- Created by: based on the French program created by Arthur
- Presented by: Véronique Cloutier (1998–2003) Sébastien Benoit (2003–2007)
- Country of origin: Canada
- Original language: French
- No. of seasons: 9
- No. of episodes: 250+

Production
- Executive producers: Véronique Cloutier François Ferland
- Producers: Pierre Gagnon Marco Lamontagne
- Running time: 60 min.
- Production companies: Guy Cloutier Productions Novem Productions inc.

Original release
- Network: Radio-Canada
- Release: June 28, 1998 – December 31, 2007

= La Fureur (Canadian game show) =

La Fureur is a French-language Canadian game show that was broadcast live on the Radio-Canada television network from 1998 to 2007. It was based on the game show of the same name that was televised in France. As with the original version, the program featured two gender-segregated teams of celebrities answering questions and completing stunts pertaining to music. In addition, each episode had a special musical guest from the Québécois or international music scene, such as Annie Brocoli, Nana Mouskouri, Celine Dion and Ricky Martin, among others. All songs on the program were accompanied by karaoke-style on-screen lyrics, enabling viewers to sing along at home.

In addition, the show was simulcast on stations of the Énergie, RockDétente or Rythme FM radio networks (depending on season), as well as on local stations where these networks are not available.

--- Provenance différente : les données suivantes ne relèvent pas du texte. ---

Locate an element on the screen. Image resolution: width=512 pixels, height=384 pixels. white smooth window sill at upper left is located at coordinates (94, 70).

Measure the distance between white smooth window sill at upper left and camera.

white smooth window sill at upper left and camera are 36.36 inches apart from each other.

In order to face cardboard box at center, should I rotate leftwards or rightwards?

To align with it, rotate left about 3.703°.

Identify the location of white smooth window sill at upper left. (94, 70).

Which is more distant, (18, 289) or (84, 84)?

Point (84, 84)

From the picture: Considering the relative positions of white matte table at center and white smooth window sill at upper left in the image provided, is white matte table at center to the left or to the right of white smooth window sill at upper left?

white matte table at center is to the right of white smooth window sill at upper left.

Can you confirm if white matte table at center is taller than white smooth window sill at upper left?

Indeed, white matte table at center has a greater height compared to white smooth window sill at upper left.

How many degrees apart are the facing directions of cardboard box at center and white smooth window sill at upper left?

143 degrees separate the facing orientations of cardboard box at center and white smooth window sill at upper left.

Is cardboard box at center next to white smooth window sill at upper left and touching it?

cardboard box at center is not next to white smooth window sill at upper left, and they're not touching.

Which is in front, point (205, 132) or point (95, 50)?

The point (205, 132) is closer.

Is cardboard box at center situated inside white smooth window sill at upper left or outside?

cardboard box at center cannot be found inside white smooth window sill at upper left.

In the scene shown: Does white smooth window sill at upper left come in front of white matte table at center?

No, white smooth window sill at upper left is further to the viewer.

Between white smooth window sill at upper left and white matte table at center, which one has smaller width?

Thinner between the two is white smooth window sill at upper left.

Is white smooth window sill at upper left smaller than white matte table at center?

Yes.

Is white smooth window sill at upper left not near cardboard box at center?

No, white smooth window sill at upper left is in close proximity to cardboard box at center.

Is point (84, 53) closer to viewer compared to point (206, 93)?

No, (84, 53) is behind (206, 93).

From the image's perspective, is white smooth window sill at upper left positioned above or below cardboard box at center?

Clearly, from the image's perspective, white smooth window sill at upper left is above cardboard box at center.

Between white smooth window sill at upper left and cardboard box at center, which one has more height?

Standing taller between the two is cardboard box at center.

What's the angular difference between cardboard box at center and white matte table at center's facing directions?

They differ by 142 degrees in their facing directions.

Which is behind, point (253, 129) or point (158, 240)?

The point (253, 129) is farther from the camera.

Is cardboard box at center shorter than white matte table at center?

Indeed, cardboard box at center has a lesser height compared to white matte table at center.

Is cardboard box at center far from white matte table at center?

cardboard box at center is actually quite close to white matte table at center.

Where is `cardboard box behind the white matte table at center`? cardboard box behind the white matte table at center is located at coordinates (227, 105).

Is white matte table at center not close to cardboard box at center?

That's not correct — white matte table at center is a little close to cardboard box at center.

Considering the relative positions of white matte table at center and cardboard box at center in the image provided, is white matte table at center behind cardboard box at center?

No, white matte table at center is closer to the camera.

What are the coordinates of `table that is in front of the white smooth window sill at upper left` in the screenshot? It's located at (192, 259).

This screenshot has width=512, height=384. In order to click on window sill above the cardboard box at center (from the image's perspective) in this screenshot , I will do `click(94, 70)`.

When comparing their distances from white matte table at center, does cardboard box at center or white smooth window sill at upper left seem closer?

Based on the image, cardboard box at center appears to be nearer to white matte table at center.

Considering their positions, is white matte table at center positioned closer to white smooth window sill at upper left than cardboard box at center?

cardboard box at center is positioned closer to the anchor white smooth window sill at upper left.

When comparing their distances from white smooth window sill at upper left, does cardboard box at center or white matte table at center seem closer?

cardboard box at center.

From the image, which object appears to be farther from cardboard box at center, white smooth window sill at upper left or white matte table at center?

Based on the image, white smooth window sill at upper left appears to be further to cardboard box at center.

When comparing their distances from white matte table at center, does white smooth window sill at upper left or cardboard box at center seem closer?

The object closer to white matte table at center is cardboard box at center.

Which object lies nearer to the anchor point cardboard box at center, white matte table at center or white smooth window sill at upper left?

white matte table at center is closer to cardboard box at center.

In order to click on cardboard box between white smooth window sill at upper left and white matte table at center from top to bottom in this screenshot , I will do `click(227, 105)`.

The final broadcast of the original run of La Fureur was on December 31, 2007. A one-time special was presented on January 8, 2019 for the 20th anniversary of La Fureur, hosted by Véronique Cloutier. Its tremendous success led to another special a year later on January 4, 2020.

== Overview ==
The program was initially hosted by Véronique Cloutier and produced in Montreal at Studio 42 of Maison Radio-Canada by her father, Guy Cloutier.

At its height in popularity, La Fureur became one of the highest rated programs in Quebec with more than 1,200,000 viewers each week.

In addition to its weekly telecasts, La Fureur occasionally aired special episodes, such as Halloween, Christmas and New Year's Eve shows, and out-of-studio telecasts from Jarry Park and Bell Centre in Montreal, Colisée Pepsi in Quebec City, and Ottawa Civic Centre in Ottawa, Ontario. On November 18, 2000, Véronique Cloutier hosted a pre-recorded special episode from the set of the French version in Paris, playing by that version's rules.

In April 2003, Véronique Cloutier left the show to concentrate on her new talk show for Radio-Canada, Véro; her final show on April 27, 2003 was telecast live from the Bell Centre and featured Ricky Martin as special guest. She was replaced by Sébastien Benoit as host, beginning with the 2003–2004 season. Both Cloutier and Benoit co-hosted its 250th show, on January 27, 2007.

== Broadcast ==
La Fureur was originally broadcast Thursday nights on Radio-Canada at 8 PM local time (9 PM AT), later moving to Friday nights. On September 18, 2004 the show moved to Saturday nights at 6:30PM local (7:30PM AT), a move made possible after the cancellation of La Soirée du hockey (which generally began at 7PM ET). All episodes were telecast live from Ontario eastward; telecasts from Manitoba westward were electronically delayed for their time zones.